What else do you get? Speed! Something that competitors in our sport generally overlook is the value of going extremely fast for 3-6 minutes. Why? Because it hurts, really, really bad, but a workout that comes up like that at a competition or the Games is worth just as much as the 12-15 minute chipper, is it not? What else do you avoid by getting in, training and getting out? Less mental fatigue. You hear about it all the time from competitors: “Oh I’m just feeling burnt out, I don’t even know if I want to compete this year, it is so stressful/ time consuming.” Well chill out bro, maybe workout a bit less, enjoy what you do. Others manage just fine with only 1-2 hours a day as stated above (Fraser, Khalipa).

But then the question still remains, are you doing enough? Ok, so you worked out really hard, but most competitions are still 3 days long, and many of them include 3 workouts each one of those days. We all know that the Games have now grown to 4 days of competition that can stretch over 5 days and be filled with up to 13-14 workouts or tests. Can you prepare for that by only training 1-2 hours a day? What will happen to your body after 2 workouts that you’ve visited the dark place on? How will you respond to warming up, working out, cooling down…..3 separate times throughout 1 day? And then how about doing it again tomorrow? And then the next day? Not to mention against athletes pushing you past your normal physical tolerances of your home gym. Yes, this is more traditional “Old School” CrossFit, but this is now a highly rewarding and competitive sport! What about your running and rowing? You only hit 1 gymnastics skill today, what about the others? You just saw someone post on Instagram that they hit 6 workouts today, aren’t they going to be better than you now? Did you do enough?
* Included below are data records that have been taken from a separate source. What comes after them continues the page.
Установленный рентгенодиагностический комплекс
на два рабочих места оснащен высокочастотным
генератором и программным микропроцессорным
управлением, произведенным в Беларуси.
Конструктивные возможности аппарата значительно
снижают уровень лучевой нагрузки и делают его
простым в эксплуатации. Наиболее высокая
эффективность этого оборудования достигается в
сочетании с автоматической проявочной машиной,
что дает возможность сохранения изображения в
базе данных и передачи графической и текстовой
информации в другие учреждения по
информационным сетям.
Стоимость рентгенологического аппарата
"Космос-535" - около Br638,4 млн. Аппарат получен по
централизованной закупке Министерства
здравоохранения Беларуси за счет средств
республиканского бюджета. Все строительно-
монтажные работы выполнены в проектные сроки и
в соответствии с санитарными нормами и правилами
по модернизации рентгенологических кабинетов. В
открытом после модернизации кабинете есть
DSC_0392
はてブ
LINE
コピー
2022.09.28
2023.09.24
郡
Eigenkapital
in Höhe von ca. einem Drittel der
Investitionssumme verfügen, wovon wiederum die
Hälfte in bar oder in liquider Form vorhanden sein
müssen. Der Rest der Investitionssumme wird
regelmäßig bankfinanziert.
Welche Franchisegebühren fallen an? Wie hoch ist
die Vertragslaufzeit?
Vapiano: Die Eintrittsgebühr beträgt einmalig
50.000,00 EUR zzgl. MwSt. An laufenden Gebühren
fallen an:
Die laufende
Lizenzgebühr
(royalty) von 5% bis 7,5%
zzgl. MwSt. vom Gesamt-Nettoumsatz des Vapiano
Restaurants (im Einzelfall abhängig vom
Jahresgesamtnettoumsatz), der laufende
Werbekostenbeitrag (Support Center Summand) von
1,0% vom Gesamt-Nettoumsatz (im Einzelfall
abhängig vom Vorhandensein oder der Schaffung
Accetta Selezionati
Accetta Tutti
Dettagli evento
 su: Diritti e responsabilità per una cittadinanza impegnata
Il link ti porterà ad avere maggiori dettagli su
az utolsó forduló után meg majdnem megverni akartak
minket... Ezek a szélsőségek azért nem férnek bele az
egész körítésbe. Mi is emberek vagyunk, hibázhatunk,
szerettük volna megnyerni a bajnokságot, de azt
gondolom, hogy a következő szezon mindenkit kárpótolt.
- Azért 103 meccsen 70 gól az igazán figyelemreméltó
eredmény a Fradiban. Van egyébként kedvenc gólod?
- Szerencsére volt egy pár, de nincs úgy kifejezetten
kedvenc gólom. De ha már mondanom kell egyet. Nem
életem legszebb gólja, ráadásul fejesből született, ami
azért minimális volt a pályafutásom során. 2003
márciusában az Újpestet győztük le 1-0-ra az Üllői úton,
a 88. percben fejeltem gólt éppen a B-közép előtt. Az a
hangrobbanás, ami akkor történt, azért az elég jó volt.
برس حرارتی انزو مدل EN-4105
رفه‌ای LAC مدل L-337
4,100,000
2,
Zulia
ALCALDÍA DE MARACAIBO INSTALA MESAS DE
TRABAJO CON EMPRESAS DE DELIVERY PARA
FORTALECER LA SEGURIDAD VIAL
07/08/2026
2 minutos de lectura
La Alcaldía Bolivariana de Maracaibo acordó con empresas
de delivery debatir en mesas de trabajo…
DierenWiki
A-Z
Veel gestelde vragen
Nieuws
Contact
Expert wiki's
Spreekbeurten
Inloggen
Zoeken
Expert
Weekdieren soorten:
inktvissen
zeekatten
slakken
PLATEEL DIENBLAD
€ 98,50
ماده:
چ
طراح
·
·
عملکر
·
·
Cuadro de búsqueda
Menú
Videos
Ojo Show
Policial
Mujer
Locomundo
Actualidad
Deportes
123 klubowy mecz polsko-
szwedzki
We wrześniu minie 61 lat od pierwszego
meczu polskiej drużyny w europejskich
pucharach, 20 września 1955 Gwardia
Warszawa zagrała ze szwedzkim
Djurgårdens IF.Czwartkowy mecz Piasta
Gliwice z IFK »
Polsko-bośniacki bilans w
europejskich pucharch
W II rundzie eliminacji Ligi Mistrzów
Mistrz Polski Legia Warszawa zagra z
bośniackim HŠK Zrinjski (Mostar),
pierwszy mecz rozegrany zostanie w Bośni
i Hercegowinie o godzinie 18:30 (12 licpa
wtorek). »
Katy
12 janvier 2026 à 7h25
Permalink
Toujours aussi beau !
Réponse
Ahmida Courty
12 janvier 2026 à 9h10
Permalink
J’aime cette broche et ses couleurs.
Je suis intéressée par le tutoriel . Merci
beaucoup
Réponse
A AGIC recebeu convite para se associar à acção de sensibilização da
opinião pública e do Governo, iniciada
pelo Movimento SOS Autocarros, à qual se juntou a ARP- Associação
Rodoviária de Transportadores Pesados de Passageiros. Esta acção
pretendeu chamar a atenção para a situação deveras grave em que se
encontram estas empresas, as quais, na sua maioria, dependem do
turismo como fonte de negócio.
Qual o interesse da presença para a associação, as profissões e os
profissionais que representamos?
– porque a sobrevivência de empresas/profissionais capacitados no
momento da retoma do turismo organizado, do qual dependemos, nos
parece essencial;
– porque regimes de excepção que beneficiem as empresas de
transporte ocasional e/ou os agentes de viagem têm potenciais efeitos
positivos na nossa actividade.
Fact is, there is more than one way to skin a cat. With this “Sport of Fitness” there are a bajillion and one ways (literally, and yes I said that). Do you want Intensity? Yes. Do you want volume? Yes. How do you balance it? That is going to be up to you and how you can fit your training into your life. I would also encourage taking an even deeper look into your athletic history, your age, your current strengths and weaknesses, your durability, how well you recover, your current stress levels, how well and how much you sleep, your nutrition…and the list goes on. All of these things should influence how you train day to day, cycle to cycle and year to year. If you need work on how you perform in the open, focus on INTENSITY like it is your job. If you are a Games athlete that looks around on day 4 and sees yourself getting passed or left behind by lesser athletes, then maybe you need to look at your training volume and make some increases at certain times. If you have no idea where to start, if you don’t know if you are training too much, or not enough, assess if you are improving. If the answer is yes, you are doing good things. If you don’t know where to go for guidance or what to do, how to break up sessions, how often to do double or triple days and how often to just do a good old CrossFit.com main site workout and walk away, then you should seek out help. With brUTE, different athletes are on different programs, some train multiple times per day every day and some train once. Different athletes need different things, and it is up to us to help guide you in the proper direction.

Take note that Rich Froning was always fast enough to hang around the top until day 3/4. The big moves usually started at night under the stadium lights on day 3, and carried into day 4 with 3 consecutive jaw dropping first place finishes with the same speed that he started the weekend. It looked as if someone took a dagger to the back of the ribs of the rest of the field and left the champ unscathed and feeling great—it seemed unfair. Will we see these types of finishes ever again? Unless you come from the same exact gene pool, don’t expect to do it by the same means as Rich; you go ahead and do you.